→ **Instructions for the task**: Output the passage from the article on mayoral control of New York City schools word for word, starting at "But before the" and ending at "to run them.".

Mayoral Control of NYC Schools Up for Renewal

Mayor Michael Bloomberg has touted his stewardship of the city's sprawling public school system as a key achievement of his administration -- and a reason to re-elect him to a third term.
    
But before the November election, state lawmakers must decide whether to reauthorize the 2002 law that gave Bloomberg sweeping powers to reorganize the schools and hire his own chancellor to run them.
    
That law abolished the Board of Education and put the system's 1.1 million students squarely under the mayor's authority; it will expire June 30 unless the Legislature renews it.
    
As Bloomberg campaigns for re-election -- after angering rivals by changing the city's term limits law so that he can run -- he is aggressively fighting any attempt to wrest the schools from his control.
    
He warned in a radio address that there would be “riots in the streets'' if the law weren't renewed. Going back to the old system, he said, “would be a disaster. And hopefully the Legislature, we can convince them.''
    
Mayoral control of urban school districts has momentum around the country in recent years. Cities with some form of mayoral control include Baltimore, Boston, Chicago, Philadelphia and Washington, D.C.
    
Few want to return to the chaotic system Bloomberg inherited, in which power was split between the mayor, an appointed Board of Education and 32 locally elected school boards that at their worst were riddled with incompetence and patronage.
    
A Quinnipiac University poll released Wednesday found that New Yorkers support mayoral control of the public schools by a wide margin. Fifty-five percent of registered voters said mayoral control should continue and 35 percent said it should stop.
    
“No one's giving Mayor Bloomberg straight A's for handling the schools, but they want him or his successor to keep on trying,'' said Maurice Carroll, director of the Quinnipiac University Polling Institute.
    
Even critics who call Bloomberg an autocrat do not seek a return to the previous system.
    
“There was a lot of infighting,'' said Zakiyah Ansari, a Brooklyn public school parent who is active in a group called the Campaign for Better Schools, which is pushing to amend the mayoral control law. “There was corruption. But what we have now is way off the other end of the spectrum of total control with no checks and balances.''
    
Daniel O'Donnell, a state Assembly member from Manhattan and the brother of the performer Rosie O'Donnell, said reverting to the old system would be “highly unlikely.''
    
“I think it's a question of tweaking and massaging so that parents have a greater sense that there is accountability,'' O'Donnell said.

→ **Stored data entries**:
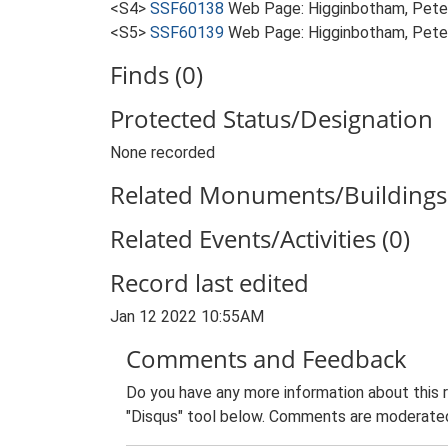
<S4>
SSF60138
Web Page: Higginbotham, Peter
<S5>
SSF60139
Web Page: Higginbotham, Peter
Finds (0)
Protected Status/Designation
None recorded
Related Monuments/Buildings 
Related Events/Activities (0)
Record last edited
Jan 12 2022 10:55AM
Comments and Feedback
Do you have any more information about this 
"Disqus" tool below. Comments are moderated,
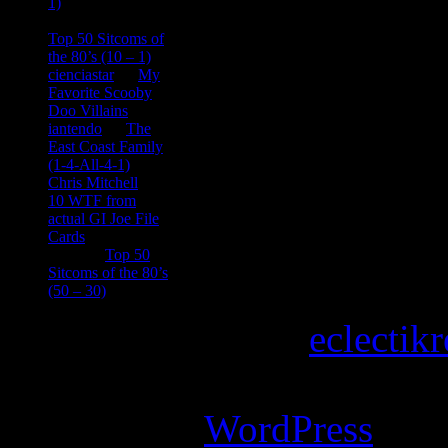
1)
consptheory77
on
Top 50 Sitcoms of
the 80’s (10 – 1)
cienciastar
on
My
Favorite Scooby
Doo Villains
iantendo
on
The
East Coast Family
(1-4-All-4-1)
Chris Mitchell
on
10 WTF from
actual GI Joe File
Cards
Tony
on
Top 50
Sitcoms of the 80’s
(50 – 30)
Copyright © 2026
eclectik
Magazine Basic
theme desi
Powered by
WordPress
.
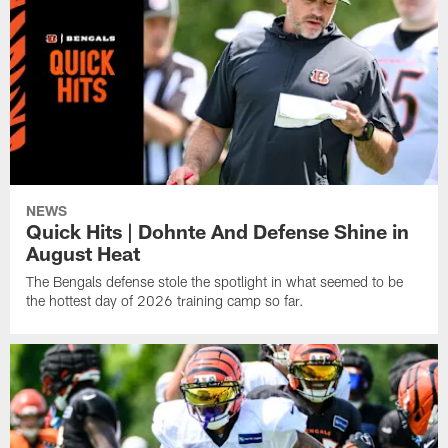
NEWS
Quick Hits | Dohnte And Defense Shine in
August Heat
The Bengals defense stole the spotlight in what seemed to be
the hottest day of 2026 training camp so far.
---
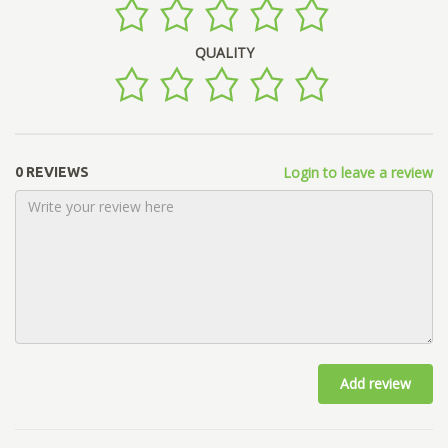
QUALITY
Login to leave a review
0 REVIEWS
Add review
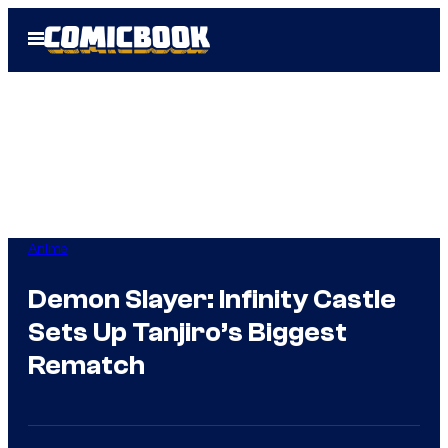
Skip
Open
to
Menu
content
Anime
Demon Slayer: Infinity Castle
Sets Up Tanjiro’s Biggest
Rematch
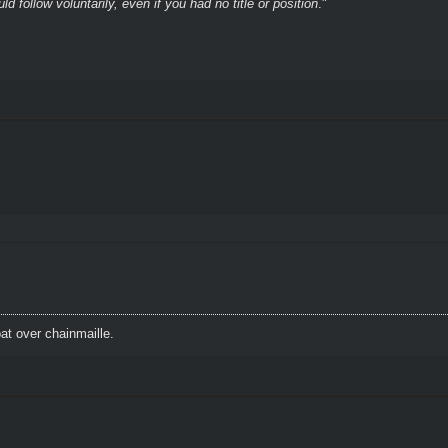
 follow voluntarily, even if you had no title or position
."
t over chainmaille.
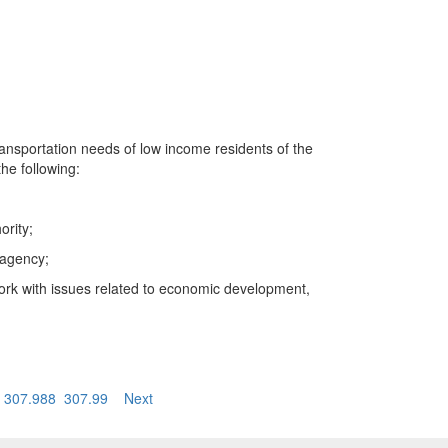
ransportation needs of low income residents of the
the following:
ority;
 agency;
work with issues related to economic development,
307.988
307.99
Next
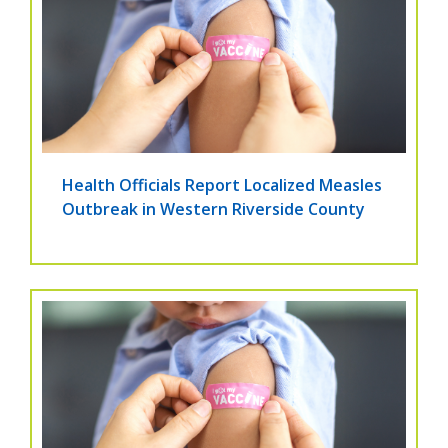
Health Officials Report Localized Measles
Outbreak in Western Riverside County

→ **Result**:
But before the November election, state lawmakers must decide whether to reauthorize the 2002 law that gave Bloomberg sweeping powers to reorganize the schools and hire his own chancellor to run them.